**Information provided**
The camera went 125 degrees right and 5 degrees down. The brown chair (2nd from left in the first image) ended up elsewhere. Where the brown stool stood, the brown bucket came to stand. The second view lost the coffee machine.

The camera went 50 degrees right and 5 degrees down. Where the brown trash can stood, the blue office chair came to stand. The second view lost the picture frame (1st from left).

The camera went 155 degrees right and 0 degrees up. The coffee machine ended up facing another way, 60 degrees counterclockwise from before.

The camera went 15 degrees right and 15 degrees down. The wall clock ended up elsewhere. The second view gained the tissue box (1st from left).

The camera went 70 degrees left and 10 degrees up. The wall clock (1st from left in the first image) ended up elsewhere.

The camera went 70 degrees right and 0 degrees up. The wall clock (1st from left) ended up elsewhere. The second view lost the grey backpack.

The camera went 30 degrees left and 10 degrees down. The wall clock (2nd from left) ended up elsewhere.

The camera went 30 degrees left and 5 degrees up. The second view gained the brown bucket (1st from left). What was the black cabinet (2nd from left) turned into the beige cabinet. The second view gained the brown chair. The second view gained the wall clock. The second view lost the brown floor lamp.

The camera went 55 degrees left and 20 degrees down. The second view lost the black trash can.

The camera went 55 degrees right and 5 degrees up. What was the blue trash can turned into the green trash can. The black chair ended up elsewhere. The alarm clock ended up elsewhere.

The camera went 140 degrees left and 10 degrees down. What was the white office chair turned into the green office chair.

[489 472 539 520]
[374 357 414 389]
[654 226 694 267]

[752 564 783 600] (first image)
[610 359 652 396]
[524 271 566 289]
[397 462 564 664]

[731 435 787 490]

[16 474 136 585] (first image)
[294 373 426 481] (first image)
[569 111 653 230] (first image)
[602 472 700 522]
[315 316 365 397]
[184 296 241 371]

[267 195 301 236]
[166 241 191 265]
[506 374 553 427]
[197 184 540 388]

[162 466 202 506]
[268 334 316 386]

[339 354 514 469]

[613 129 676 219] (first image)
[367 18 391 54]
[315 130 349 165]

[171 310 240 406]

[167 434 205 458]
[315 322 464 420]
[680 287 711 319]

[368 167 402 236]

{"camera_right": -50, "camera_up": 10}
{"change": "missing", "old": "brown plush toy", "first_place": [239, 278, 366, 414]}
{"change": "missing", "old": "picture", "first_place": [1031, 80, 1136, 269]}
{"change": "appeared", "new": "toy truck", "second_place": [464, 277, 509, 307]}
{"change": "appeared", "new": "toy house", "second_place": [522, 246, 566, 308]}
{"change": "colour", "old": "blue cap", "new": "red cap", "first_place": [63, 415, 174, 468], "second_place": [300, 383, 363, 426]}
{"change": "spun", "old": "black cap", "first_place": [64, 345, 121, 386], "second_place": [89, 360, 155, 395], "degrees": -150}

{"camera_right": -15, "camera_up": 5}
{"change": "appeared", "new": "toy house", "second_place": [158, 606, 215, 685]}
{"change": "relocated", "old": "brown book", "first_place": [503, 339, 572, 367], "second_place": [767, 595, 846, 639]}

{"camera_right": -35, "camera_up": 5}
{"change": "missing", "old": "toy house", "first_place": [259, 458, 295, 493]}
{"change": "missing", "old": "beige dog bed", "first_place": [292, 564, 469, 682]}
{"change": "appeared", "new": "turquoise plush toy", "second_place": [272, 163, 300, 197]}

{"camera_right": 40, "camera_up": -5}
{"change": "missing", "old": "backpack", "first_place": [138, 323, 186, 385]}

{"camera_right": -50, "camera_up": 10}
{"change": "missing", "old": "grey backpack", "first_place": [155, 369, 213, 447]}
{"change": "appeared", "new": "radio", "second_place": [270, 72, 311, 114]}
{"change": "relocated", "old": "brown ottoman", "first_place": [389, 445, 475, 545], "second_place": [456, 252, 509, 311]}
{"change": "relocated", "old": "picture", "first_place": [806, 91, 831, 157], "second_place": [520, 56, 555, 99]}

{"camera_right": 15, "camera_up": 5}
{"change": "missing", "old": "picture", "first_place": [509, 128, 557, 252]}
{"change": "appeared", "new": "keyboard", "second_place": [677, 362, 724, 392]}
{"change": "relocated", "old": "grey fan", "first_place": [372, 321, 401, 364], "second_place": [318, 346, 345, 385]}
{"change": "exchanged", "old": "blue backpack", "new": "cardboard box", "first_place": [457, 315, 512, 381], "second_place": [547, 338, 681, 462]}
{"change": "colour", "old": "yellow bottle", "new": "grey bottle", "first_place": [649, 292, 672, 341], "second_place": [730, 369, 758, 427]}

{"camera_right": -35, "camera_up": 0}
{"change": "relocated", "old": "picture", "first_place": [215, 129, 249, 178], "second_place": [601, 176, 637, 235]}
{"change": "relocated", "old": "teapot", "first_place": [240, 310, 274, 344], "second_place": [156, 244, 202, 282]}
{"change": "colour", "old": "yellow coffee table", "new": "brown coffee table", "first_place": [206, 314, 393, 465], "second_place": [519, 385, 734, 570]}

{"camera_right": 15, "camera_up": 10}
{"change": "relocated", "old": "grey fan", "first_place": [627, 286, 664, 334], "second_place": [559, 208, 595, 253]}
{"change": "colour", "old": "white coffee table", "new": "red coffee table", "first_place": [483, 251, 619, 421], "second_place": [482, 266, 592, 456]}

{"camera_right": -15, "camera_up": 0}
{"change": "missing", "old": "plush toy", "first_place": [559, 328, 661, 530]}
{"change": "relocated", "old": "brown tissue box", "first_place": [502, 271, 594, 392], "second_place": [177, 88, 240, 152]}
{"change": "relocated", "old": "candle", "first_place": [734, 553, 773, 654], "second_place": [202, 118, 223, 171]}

**Work to complete**
The response should be a verbatim transcription of the data.

**Expected output**
The camera went 125 degrees right and 5 degrees down. The brown chair (2nd from left in the first image) ended up elsewhere. Where the brown stool stood, the brown bucket came to stand. The second view lost the coffee machine.

The camera went 50 degrees right and 5 degrees down. Where the brown trash can stood, the blue office chair came to stand. The second view lost the picture frame (1st from left).

The camera went 155 degrees right and 0 degrees up. The coffee machine ended up facing another way, 60 degrees counterclockwise from before.

The camera went 15 degrees right and 15 degrees down. The wall clock ended up elsewhere. The second view gained the tissue box (1st from left).

The camera went 70 degrees left and 10 degrees up. The wall clock (1st from left in the first image) ended up elsewhere.

The camera went 70 degrees right and 0 degrees up. The wall clock (1st from left) ended up elsewhere. The second view lost the grey backpack.

The camera went 30 degrees left and 10 degrees down. The wall clock (2nd from left) ended up elsewhere.

The camera went 30 degrees left and 5 degrees up. The second view gained the brown bucket (1st from left). What was the black cabinet (2nd from left) turned into the beige cabinet. The second view gained the brown chair. The second view gained the wall clock. The second view lost the brown floor lamp.

The camera went 55 degrees left and 20 degrees down. The second view lost the black trash can.

The camera went 55 degrees right and 5 degrees up. What was the blue trash can turned into the green trash can. The black chair ended up elsewhere. The alarm clock ended up elsewhere.

The camera went 140 degrees left and 10 degrees down. What was the white office chair turned into the green office chair.

[489 472 539 520]
[374 357 414 389]
[654 226 694 267]

[752 564 783 600] (first image)
[610 359 652 396]
[524 271 566 289]
[397 462 564 664]

[731 435 787 490]

[16 474 136 585] (first image)
[294 373 426 481] (first image)
[569 111 653 230] (first image)
[602 472 700 522]
[315 316 365 397]
[184 296 241 371]

[267 195 301 236]
[166 241 191 265]
[506 374 553 427]
[197 184 540 388]

[162 466 202 506]
[268 334 316 386]

[339 354 514 469]

[613 129 676 219] (first image)
[367 18 391 54]
[315 130 349 165]

[171 310 240 406]

[167 434 205 458]
[315 322 464 420]
[680 287 711 319]

[368 167 402 236]

{"camera_right": -50, "camera_up": 10}
{"change": "missing", "old": "brown plush toy", "first_place": [239, 278, 366, 414]}
{"change": "missing", "old": "picture", "first_place": [1031, 80, 1136, 269]}
{"change": "appeared", "new": "toy truck", "second_place": [464, 277, 509, 307]}
{"change": "appeared", "new": "toy house", "second_place": [522, 246, 566, 308]}
{"change": "colour", "old": "blue cap", "new": "red cap", "first_place": [63, 415, 174, 468], "second_place": [300, 383, 363, 426]}
{"change": "spun", "old": "black cap", "first_place": [64, 345, 121, 386], "second_place": [89, 360, 155, 395], "degrees": -150}

{"camera_right": -15, "camera_up": 5}
{"change": "appeared", "new": "toy house", "second_place": [158, 606, 215, 685]}
{"change": "relocated", "old": "brown book", "first_place": [503, 339, 572, 367], "second_place": [767, 595, 846, 639]}

{"camera_right": -35, "camera_up": 5}
{"change": "missing", "old": "toy house", "first_place": [259, 458, 295, 493]}
{"change": "missing", "old": "beige dog bed", "first_place": [292, 564, 469, 682]}
{"change": "appeared", "new": "turquoise plush toy", "second_place": [272, 163, 300, 197]}

{"camera_right": 40, "camera_up": -5}
{"change": "missing", "old": "backpack", "first_place": [138, 323, 186, 385]}

{"camera_right": -50, "camera_up": 10}
{"change": "missing", "old": "grey backpack", "first_place": [155, 369, 213, 447]}
{"change": "appeared", "new": "radio", "second_place": [270, 72, 311, 114]}
{"change": "relocated", "old": "brown ottoman", "first_place": [389, 445, 475, 545], "second_place": [456, 252, 509, 311]}
{"change": "relocated", "old": "picture", "first_place": [806, 91, 831, 157], "second_place": [520, 56, 555, 99]}

{"camera_right": 15, "camera_up": 5}
{"change": "missing", "old": "picture", "first_place": [509, 128, 557, 252]}
{"change": "appeared", "new": "keyboard", "second_place": [677, 362, 724, 392]}
{"change": "relocated", "old": "grey fan", "first_place": [372, 321, 401, 364], "second_place": [318, 346, 345, 385]}
{"change": "exchanged", "old": "blue backpack", "new": "cardboard box", "first_place": [457, 315, 512, 381], "second_place": [547, 338, 681, 462]}
{"change": "colour", "old": "yellow bottle", "new": "grey bottle", "first_place": [649, 292, 672, 341], "second_place": [730, 369, 758, 427]}

{"camera_right": -35, "camera_up": 0}
{"change": "relocated", "old": "picture", "first_place": [215, 129, 249, 178], "second_place": [601, 176, 637, 235]}
{"change": "relocated", "old": "teapot", "first_place": [240, 310, 274, 344], "second_place": [156, 244, 202, 282]}
{"change": "colour", "old": "yellow coffee table", "new": "brown coffee table", "first_place": [206, 314, 393, 465], "second_place": [519, 385, 734, 570]}

{"camera_right": 15, "camera_up": 10}
{"change": "relocated", "old": "grey fan", "first_place": [627, 286, 664, 334], "second_place": [559, 208, 595, 253]}
{"change": "colour", "old": "white coffee table", "new": "red coffee table", "first_place": [483, 251, 619, 421], "second_place": [482, 266, 592, 456]}

{"camera_right": -15, "camera_up": 0}
{"change": "missing", "old": "plush toy", "first_place": [559, 328, 661, 530]}
{"change": "relocated", "old": "brown tissue box", "first_place": [502, 271, 594, 392], "second_place": [177, 88, 240, 152]}
{"change": "relocated", "old": "candle", "first_place": [734, 553, 773, 654], "second_place": [202, 118, 223, 171]}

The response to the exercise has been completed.